7. Amilin analog, formula: [19CD]-isoGlu-RD()GTATK()ATERLA-Aad-FLQRSSF-Gly(Me)-A-Ile(Me)-LSSTEVGSNT-Hyp-NH2 (Sequence ID 3) an amyrin analog for use according to any one of claims 1, 5, and 6, comprising or comprising a peptide or a pharmaceutically acceptable salt and / or derivative thereof, a dosage regimen according to claim 2 or claim 4, or the method according to claim 3 or claim 4.

8. Amilin analog, formula: [19CD]-isoGlu-RD()GTATK()ATERLA-Aad-FLQRSSF-Gly(Me)-A-Ile(Me)-LSSTEVGSNT-Hyp-NH 2 (Sequence No. 3) Petrelintide, which is a compound having [a certain property], or a pharmaceutically acceptable salt thereof, In the formula, the intramolecular lactam crosslink is formed between the side chains of the residues indicated by parentheses "()", and [19CD]-isoGlu is a 19-carboxynonadecanoyl group covalently bonded to the alpha-amino group of the isoglutamic acid linker, as described in claim 7, an amylin analog, administration regimen, or method for use.

9. Amylin analog, administration regimen, or method for use according to any one of claims 1 to 8, wherein the amylin analog and the concomitant agent are administered to a subject within approximately 90 minutes of each other, within approximately 60 minutes of each other, within approximately 45 minutes of each other, within approximately 30 minutes of each other, within approximately 15 minutes of each other, and / or substantially simultaneously of each other.

10. An amylin analog for use, an administration regimen, or a method for use according to any one of claims 1 to 9, wherein the amylin analog is administered to a subject in doses of approximately 0.04 mg to approximately 10 mg, for example, approximately 0.04 mg to 7 mg, approximately 0.04 mg to approximately 6 mg, approximately 0.04 mg to approximately 4.4 mg, approximately 0.04 mg to approximately 2.4 mg, approximately 0.6 mg to approximately 6 mg, approximately 0.6 mg to approximately 4.4 mg, approximately 0.6 mg to approximately 2.4 mg, approximately 0.7 mg to approximately 6 mg, approximately 0.7 mg to approximately 4.4 mg, or approximately 0.7 mg to approximately 2.4 mg.

11. An amylin analog, administration regimen, or method for use according to any one of claims 1 to 10, wherein the amylin analog is administered to a subject in doses of approximately 10 mg, approximately 9.5 mg, approximately 9 mg, approximately 8.5 mg, approximately 8 mg, approximately 7.5 mg, approximately 7 mg, approximately 6.5 mg, approximately 6 mg, approximately 4.4 mg, approximately 3.4 mg, approximately 2.4 mg, approximately 1.4 mg, approximately 0.7 mg, approximately 0.35 mg, approximately 0.16 mg, approximately 0.08 mg, and / or approximately 0.04 mg.

12. An amylin analog for use, a dosage regimen, or method according to any one of claims 1 to 11, wherein the amylin analog is administered to a subject once daily, once every two days, once a week, once every two weeks, once every three weeks, or once every four weeks.

13. (i) The activity of the concomitant agent is affected by the rate of gastric emptying. (ii) The timing of administration of the concomitant agent is affected by or dependent on the gastric emptying rate, and / or (iii) The dose of the concomitant drug administered is affected by or dependent on the gastric emptying rate, An amylin analog, administration regimen, or method for use according to any one of claims 1 to 12.

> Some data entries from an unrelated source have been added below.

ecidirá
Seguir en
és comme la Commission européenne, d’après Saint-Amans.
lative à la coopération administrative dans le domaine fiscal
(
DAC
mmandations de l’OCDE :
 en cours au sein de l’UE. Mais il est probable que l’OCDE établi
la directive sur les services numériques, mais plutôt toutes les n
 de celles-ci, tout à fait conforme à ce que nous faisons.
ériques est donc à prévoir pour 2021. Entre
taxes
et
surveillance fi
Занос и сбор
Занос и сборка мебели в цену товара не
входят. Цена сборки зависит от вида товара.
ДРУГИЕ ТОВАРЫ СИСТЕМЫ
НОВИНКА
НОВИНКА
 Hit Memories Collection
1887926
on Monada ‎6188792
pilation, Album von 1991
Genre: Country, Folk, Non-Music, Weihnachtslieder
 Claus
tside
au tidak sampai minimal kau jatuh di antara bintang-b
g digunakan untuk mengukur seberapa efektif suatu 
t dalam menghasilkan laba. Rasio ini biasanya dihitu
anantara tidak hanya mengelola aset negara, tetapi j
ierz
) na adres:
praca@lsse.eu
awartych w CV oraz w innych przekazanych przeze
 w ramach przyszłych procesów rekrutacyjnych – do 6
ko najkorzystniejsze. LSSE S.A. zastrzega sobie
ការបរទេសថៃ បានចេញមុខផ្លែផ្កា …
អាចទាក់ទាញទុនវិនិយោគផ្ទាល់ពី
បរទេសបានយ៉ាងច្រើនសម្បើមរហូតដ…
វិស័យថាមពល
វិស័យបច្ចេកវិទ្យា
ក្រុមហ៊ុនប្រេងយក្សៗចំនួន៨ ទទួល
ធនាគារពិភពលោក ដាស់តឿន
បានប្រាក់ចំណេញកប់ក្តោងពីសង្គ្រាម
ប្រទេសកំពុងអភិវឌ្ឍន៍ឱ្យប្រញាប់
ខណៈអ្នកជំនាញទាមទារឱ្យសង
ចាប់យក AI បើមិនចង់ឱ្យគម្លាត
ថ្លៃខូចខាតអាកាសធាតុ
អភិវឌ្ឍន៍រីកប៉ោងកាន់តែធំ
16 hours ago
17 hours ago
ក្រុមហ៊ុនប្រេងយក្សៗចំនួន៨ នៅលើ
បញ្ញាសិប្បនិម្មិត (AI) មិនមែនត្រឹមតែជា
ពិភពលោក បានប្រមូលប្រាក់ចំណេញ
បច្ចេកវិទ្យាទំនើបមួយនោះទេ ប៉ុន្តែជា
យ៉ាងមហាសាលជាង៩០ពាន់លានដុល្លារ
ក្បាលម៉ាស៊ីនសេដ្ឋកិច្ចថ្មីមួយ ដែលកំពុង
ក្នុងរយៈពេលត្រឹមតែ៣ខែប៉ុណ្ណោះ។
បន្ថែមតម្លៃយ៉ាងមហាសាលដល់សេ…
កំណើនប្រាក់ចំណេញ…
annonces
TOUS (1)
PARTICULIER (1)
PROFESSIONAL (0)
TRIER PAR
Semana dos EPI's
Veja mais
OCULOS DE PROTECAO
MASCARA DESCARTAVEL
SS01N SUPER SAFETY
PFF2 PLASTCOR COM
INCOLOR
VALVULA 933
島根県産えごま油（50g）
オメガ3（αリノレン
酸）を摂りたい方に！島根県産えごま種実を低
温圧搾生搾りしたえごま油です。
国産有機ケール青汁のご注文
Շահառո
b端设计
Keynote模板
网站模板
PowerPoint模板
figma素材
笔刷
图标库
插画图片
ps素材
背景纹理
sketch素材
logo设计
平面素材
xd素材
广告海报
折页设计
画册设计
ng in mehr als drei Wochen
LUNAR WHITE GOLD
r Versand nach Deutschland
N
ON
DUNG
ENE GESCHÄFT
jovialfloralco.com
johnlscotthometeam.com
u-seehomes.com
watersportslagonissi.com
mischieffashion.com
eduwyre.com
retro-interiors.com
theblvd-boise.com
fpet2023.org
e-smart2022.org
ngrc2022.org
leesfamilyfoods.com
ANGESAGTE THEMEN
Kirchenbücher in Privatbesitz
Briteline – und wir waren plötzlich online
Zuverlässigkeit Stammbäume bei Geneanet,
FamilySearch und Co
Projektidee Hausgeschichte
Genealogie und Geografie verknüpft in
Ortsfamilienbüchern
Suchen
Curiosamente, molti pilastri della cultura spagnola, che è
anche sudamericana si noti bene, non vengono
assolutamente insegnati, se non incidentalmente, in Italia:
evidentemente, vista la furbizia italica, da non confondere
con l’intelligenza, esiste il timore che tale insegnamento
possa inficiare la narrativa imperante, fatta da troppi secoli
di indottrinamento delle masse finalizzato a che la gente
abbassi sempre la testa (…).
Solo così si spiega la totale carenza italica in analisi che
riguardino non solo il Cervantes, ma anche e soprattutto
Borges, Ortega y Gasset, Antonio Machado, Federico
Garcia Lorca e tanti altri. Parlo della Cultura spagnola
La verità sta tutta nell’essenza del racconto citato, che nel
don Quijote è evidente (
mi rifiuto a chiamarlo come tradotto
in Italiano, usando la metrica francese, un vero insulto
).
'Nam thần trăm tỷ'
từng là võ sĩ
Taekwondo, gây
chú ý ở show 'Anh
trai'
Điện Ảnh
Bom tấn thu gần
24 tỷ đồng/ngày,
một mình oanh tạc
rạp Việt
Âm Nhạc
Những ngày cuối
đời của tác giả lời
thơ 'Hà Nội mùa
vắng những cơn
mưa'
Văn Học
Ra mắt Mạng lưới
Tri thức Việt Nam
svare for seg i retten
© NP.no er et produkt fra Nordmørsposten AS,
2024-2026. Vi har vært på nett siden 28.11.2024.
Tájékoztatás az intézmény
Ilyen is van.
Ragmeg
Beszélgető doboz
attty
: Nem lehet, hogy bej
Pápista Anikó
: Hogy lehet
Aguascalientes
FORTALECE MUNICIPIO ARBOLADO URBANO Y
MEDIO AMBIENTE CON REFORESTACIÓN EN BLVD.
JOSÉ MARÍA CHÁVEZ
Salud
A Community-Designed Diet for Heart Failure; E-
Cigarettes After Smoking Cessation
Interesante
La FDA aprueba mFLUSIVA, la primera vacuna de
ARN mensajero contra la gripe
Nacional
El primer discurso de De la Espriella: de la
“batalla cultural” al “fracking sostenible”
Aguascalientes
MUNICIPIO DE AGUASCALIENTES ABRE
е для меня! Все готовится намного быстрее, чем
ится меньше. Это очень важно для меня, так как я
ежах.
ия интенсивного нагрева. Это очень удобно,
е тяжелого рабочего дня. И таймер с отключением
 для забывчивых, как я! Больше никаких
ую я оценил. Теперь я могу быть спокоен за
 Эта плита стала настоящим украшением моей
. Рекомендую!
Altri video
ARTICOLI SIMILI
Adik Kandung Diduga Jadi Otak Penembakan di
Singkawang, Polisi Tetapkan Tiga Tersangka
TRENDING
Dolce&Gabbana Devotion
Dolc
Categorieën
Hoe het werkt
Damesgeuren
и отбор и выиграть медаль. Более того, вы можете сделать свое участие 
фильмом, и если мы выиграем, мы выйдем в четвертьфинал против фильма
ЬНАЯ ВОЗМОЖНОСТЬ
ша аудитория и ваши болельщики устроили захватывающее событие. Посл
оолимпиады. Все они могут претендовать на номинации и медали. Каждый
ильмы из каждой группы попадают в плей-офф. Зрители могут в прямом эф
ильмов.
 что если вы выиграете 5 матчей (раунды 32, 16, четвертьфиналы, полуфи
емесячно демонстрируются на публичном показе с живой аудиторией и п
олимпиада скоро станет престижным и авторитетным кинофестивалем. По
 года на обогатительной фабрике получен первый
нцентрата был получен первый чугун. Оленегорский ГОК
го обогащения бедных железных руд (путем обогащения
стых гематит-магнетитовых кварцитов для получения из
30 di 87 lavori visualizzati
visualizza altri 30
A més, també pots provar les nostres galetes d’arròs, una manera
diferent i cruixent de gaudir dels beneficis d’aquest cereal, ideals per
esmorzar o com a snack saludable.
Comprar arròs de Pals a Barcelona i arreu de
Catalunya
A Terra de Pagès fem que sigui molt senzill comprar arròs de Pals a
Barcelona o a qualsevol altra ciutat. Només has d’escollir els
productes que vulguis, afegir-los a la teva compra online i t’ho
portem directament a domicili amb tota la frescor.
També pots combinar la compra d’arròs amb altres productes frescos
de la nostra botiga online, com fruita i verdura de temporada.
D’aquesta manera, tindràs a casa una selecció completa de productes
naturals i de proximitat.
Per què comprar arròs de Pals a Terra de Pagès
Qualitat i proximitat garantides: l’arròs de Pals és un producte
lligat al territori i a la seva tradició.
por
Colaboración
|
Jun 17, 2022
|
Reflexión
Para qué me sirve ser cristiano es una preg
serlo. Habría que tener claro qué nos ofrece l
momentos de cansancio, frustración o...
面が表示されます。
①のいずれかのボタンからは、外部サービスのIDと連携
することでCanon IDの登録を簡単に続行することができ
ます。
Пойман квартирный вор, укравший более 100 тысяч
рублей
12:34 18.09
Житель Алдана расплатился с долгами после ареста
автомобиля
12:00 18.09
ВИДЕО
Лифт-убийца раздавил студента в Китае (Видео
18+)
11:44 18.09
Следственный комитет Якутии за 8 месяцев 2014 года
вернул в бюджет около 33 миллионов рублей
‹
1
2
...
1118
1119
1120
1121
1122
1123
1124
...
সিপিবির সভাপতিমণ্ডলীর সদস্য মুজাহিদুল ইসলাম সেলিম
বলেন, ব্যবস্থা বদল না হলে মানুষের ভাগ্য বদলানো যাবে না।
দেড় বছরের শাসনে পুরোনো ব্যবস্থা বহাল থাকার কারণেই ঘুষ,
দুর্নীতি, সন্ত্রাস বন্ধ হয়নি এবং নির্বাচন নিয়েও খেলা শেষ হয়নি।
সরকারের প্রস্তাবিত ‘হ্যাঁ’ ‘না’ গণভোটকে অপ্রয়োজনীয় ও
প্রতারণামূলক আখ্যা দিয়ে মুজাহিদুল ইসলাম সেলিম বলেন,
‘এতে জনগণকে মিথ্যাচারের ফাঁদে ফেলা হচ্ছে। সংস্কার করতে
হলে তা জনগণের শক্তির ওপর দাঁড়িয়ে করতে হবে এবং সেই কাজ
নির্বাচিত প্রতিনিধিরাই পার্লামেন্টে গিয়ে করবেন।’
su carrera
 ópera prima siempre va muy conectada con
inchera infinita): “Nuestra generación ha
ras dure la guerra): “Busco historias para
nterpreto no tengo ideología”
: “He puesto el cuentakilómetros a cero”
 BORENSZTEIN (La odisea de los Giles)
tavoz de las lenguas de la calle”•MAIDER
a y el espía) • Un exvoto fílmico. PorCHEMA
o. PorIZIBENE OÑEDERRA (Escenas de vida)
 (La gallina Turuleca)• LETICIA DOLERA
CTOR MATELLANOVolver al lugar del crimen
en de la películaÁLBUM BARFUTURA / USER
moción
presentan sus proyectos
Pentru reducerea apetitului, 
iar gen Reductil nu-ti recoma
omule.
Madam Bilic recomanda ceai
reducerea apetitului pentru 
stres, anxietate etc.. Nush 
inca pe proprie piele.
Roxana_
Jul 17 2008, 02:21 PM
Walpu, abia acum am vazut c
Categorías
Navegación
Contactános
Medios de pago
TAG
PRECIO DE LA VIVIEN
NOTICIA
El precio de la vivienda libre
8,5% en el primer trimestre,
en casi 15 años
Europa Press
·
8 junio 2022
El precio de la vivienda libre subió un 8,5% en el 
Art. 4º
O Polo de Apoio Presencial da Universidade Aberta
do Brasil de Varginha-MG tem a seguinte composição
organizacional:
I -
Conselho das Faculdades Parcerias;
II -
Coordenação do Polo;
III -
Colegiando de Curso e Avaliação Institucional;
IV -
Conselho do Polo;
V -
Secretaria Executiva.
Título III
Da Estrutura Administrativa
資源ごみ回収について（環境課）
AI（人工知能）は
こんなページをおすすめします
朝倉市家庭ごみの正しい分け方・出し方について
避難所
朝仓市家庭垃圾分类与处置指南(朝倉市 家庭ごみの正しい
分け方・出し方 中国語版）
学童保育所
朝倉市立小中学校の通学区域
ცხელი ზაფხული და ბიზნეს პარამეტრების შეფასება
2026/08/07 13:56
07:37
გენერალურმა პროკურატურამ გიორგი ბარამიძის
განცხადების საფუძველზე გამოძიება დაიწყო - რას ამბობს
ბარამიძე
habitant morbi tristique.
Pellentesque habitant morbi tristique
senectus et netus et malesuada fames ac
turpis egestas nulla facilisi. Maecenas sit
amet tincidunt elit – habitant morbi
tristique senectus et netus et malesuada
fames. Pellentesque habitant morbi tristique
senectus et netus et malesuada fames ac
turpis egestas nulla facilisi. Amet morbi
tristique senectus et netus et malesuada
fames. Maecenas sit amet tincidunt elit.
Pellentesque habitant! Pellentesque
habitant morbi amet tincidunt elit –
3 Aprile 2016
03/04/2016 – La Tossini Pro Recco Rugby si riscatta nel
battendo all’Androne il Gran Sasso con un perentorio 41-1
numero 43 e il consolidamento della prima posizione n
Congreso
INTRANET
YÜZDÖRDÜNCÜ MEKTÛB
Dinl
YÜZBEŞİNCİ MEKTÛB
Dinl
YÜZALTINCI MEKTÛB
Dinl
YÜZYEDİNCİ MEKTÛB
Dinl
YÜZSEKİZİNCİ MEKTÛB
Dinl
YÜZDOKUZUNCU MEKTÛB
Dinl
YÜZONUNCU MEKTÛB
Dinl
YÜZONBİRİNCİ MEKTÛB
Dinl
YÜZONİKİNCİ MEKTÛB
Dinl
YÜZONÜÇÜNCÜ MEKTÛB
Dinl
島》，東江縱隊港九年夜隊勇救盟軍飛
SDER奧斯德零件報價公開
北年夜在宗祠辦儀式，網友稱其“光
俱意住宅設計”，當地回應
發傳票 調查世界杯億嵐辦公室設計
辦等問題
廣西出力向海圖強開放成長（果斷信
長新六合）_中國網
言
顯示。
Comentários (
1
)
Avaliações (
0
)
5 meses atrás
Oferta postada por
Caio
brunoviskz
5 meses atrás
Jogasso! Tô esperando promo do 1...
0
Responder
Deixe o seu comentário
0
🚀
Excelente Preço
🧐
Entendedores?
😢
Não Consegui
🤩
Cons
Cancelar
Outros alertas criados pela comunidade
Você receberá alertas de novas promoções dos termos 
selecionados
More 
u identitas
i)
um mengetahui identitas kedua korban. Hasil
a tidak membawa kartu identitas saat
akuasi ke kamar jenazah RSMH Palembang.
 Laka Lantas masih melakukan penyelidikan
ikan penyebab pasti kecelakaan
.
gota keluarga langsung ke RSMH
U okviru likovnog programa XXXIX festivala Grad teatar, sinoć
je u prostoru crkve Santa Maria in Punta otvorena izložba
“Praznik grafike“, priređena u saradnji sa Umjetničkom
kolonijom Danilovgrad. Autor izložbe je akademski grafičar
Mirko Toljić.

14. The amylin analog, administration regimen, or method for use according to any one of claims 1 to 13, wherein the concomitant agent is an oral or parenteral drug.

15. The amylin analog, administration regimen, or method for use according to any one of claims 1 to 14, wherein the concomitant agent is a pharmaceutical selected from the group consisting of analgesics, antibiotics, anticoagulants, contraceptives, antihypertensive drugs, statins, antifungals, hypoglycemic agents, oral pharmaceuticals with a narrow therapeutic index, and nutritional supplements.

16. An amylin analog, administration regimen, or method for use according to any one of claims 1 to 15, wherein the concomitant agent is selected from the group consisting of insulin, acetaminophen, digoxin, warfarin, metformin, hydrocortisone, griseofulvin, glibenclamide, gliclazide, and glipizide.